葬骨镇蛟,水漫祖坟
我太爷是松花江边最后一位“镇河人”。
他死前,用九根生锈的镇龙钉,把自己封在沉入江心的黑木棺里,留下一句话:“江底那东西,每六十年醒一次。到了时候,就抽干村头那口老井。”
六十年后,村里打井,铁锹挖出个刻满符咒的石匣,里面是一截湿漉漉的龙骨。
当晚,松花江无风起浪,水漫过堤坝,直扑村里祖坟地。
更邪门的是,淹死的鱼虾全都肚皮朝上,眼睛瞪得溜圆,围着我太爷的衣冠冢摆成一个诡异的圆圈。
村长连夜敲开我家门,噗通跪下:“大侄子,你得下江,把你太爷的棺材……请上来。”
我爹哆嗦着翻开太爷留下的手札,最后一页血字刺眼:
“镇河棺开,蛟龙脱困。若后世子孙不得不启棺,切记——”
“第一,需血脉至亲之人,于月圆之夜子时下水。”
“第二,开棺时,需以活公鸡血淋棺头,且棺前不可有女子。”
“第三,也是最重要的一条——”
“开棺后,无论看见什么,听到什么,绝不许往棺材里看第二眼。”
“因为第一眼里你看见的,是祖宗。”
“第二眼……就是它了。”
松花江到我们黑鱼泡这一段,脾气就变了。别处江面开阔,水流平缓,到了这儿,江道猛地收束,拐出一个急弯,水下暗礁丛生,漩涡一个套一个,像一张等着吃人的嘴。老辈人说,这底下沉着东西,不是蛟,就是鼋,反正不是善茬。所以黑鱼泡村,一直供着“镇河人”。
我太爷,李镇河,就是最后一任。
我没见过太爷,他死那年,我爹才五岁。关于他的事儿,都是村里老人嚼舌根子和我爹偶尔酒后吐露的只言片语拼凑起来的。都说太爷水性通神,能在江底闭气一炷香,能手撕水鬼,能跟江里的东西“说话”。他手里有九根一代代传下来的“镇龙钉”,乌沉沉,长一尺二,锈得看不出本来面目,据说能钉住蛟龙。
六十年前那个夏天,雨水多得邪性,松花江的水涨得吓人,浑黄的江水像一锅煮沸的黄泥汤,不断冲击着脆弱的土堤。太爷那阵子总站在江边,望着翻滚的江水,一言不发,脸色一天比一天难看。他让村里人加固堤坝,自己则钻进存放“镇龙钉”的祠堂,三天没出来。
第三天夜里,风大雨急,雷一个接一个炸在江面上。太爷出来了,他换上了一身浆洗得发白、却异常整洁的黑布衣裤,头发梳得一丝不苟,怀里紧紧抱着一个用油布裹着的长条包袱。他把村里主事的和当时还年轻的爷爷叫到跟前,声音平静得吓人:“时辰到了。我下去,把那东西,再压六十年。”
爷爷当时就哭了,抱着太爷的腿不让走。太爷摸了摸他的头,留下那句成了黑鱼泡六十年梦魇的话:“记住,江底那东西,每六十年醒一次,要翻一次身。到了时候,如果江面无故起黑涡,井水倒灌发腥,就抽干村头那口老井。井底有块青石板,掀开,里面有我留的东西。”
说完,他挣脱开,一个人,扛着那口早就准备好的、通体乌黑、透着阴森气的薄皮棺材(不是给人躺的,是“镇河棺”),在狂风暴雨和震耳欲聋的雷鸣中,一步步走进滔天的江水里,消失在翻滚的浊浪中,再也没上来。

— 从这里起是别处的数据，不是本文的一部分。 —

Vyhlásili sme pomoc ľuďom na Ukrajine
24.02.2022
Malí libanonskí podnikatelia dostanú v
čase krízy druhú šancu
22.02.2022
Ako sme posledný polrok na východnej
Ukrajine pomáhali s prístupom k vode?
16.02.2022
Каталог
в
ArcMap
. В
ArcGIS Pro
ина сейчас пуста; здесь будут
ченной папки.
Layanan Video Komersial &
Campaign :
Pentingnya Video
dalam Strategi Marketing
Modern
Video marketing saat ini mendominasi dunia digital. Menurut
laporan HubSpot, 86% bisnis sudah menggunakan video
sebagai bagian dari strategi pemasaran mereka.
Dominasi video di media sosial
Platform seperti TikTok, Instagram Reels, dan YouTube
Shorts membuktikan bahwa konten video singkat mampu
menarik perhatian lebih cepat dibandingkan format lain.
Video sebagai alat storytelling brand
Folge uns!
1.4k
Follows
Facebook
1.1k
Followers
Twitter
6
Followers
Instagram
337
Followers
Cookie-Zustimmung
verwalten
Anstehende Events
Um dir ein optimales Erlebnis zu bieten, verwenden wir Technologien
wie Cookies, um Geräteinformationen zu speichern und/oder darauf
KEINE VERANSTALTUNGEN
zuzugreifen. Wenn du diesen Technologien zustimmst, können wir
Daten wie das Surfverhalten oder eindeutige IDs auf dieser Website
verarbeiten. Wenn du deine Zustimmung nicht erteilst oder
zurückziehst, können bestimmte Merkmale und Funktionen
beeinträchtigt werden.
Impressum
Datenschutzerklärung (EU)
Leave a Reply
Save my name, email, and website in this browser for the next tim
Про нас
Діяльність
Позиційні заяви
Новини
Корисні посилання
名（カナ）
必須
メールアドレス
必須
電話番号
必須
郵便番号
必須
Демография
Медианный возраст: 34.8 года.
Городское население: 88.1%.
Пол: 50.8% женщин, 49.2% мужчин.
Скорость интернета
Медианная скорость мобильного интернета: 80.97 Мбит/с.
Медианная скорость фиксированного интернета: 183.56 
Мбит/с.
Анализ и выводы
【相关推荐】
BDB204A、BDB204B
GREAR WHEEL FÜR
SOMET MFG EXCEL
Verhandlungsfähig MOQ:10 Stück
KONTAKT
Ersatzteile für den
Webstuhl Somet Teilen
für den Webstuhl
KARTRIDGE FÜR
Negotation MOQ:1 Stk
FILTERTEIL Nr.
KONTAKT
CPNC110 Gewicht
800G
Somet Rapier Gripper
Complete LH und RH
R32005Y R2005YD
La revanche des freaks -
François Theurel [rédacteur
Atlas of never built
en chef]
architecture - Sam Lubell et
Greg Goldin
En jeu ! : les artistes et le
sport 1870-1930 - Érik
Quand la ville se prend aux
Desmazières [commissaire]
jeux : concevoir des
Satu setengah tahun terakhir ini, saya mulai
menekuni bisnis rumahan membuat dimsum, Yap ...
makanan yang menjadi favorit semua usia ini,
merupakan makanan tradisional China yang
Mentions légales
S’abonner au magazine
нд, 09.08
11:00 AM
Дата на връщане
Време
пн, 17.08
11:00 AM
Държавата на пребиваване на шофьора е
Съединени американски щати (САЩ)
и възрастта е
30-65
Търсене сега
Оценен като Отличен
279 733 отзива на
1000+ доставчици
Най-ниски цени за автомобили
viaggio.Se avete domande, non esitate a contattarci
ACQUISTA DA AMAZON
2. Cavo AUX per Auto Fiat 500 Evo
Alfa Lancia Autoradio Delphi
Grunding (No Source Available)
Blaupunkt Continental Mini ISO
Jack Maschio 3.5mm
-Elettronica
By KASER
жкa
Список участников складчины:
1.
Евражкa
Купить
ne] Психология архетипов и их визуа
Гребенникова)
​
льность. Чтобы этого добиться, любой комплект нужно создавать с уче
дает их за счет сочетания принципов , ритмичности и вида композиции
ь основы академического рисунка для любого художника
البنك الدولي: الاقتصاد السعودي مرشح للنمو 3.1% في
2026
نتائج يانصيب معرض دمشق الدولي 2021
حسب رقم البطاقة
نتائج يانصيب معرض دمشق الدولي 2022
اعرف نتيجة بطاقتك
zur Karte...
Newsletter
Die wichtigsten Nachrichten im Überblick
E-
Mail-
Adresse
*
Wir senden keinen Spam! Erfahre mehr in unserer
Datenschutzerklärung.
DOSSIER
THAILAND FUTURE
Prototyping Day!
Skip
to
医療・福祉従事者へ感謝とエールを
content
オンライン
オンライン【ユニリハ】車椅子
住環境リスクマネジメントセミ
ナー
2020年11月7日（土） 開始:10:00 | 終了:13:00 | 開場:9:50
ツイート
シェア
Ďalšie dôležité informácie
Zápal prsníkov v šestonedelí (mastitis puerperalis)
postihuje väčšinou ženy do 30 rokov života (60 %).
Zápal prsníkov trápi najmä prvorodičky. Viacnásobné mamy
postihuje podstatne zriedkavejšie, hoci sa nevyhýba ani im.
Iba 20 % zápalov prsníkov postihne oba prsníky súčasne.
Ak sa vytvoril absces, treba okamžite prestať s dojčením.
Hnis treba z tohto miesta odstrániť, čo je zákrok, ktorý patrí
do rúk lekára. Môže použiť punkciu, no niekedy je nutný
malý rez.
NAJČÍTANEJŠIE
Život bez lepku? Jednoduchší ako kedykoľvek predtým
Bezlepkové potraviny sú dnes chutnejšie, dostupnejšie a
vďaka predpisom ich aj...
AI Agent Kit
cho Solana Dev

只有那九根镇龙钉,据说被他用特殊的手法,钉在了江心某个隐秘的位置,连带着那口黑棺,一起镇着水下的“东西”。
太爷成了黑鱼泡的神话,也成了禁忌。江边给他立了个衣冠冢,就在村后山坡上,正对着松花江那个最凶险的急弯。村里人每逢初一十五,都会去上炷香,但没人敢提“镇河”,更没人敢想六十年后的事。
时光如水,冲刷着记忆和恐惧。我爹这代人,对太爷的敬畏还在骨子里,但到了我这辈,听着那些传说,只觉得像评书里的故事,刺激,但遥远。黑鱼泡靠着江,打鱼、跑船、种地,日子就这么不咸不淡地过。
直到今年,整整六十年轮转。
开春后,天就旱得厉害,地裂开了口子。村里决定在村东头打一口深井,解决灌溉和人畜饮水。请来的打井队干了七八天,钻头打到二十来米深的时候,突然卡住了,怎么也转不动。
工头老刘经验丰富,说怕是碰到硬岩层或者老河床的沉木了,得下人去清。几个胆大的工人轮流下去,用铁锹和镐头小心地刨。刨着刨着,铁锹“铛”一声,磕到了什么硬物,声音沉闷,不像是石头。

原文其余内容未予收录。